Jonah and the Whale
The Cathedral of the Annunciation in Moscow's Kremlin has, in the entrance hallway, a rather vivid and humorous portrayal of the story of Jonah and the whale that I saw on Monday.
The story is read on the holiest of Jewish holidays, 'Yom Kippur', for it tells the story of the repentance of the people of Nineveh, confronted with the truth of their sinfulness by the reluctant prophet, Jonah, whose attempts to escape his vocation have been thwarted by God (helped by storms, sailors and whales).
Having finally embraced that vocation, he is disappointed that his prophecy of destruction is thwarted by the people of Nineveh taking his message seriously and changing their lives. It beautifully suggests that the art of prophecy is not predictive but performative. The performance is meant to make people reconsider their lives and take a new course, turned from their crooked directions to the straight path of their being. The future is always open to our turnings.
The story of Jonah is seen as a foreshadowing of the story of Christ, not least the three days spent in the belly of the whale, a descent that leads to new life. But it also contains the seed of a radically different way of seeing Christ's life. Jonah is a (reluctant) messenger but the onus of turning away God's wrath is not in anything that he is but rests in the individual consciences of the people of Nineveh.
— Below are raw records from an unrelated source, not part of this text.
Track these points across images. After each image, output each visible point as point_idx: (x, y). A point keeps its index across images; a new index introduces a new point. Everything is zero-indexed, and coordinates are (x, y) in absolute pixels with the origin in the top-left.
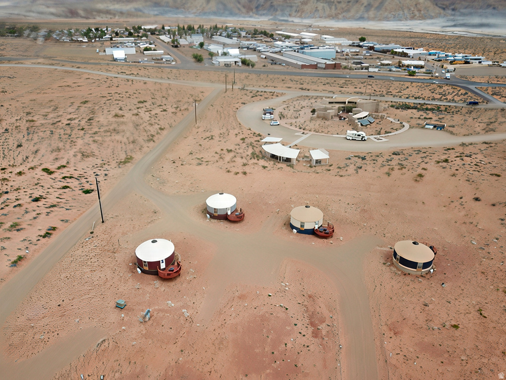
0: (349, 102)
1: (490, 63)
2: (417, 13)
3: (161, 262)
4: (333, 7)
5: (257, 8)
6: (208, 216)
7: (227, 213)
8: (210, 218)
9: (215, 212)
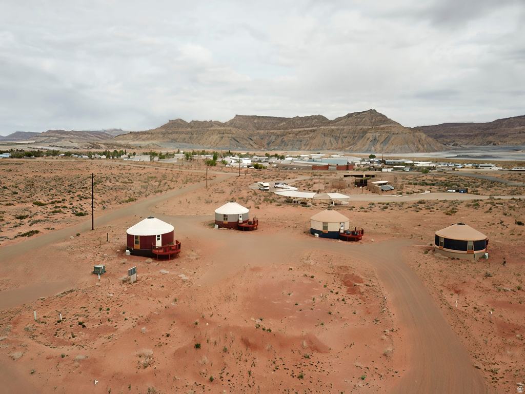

God can speak in many ways but what matters is our receptive hearing. Jesus does nothing but point us to the reality of God and invites us in. There is no complex story of sin, sacrifice and redemption but one of a calling prophet that directs our attention to what is possible within ourselves. There is no need for complex mediation between God and human beings. They stand before each other speaking and listening - a dialogue of opportunity.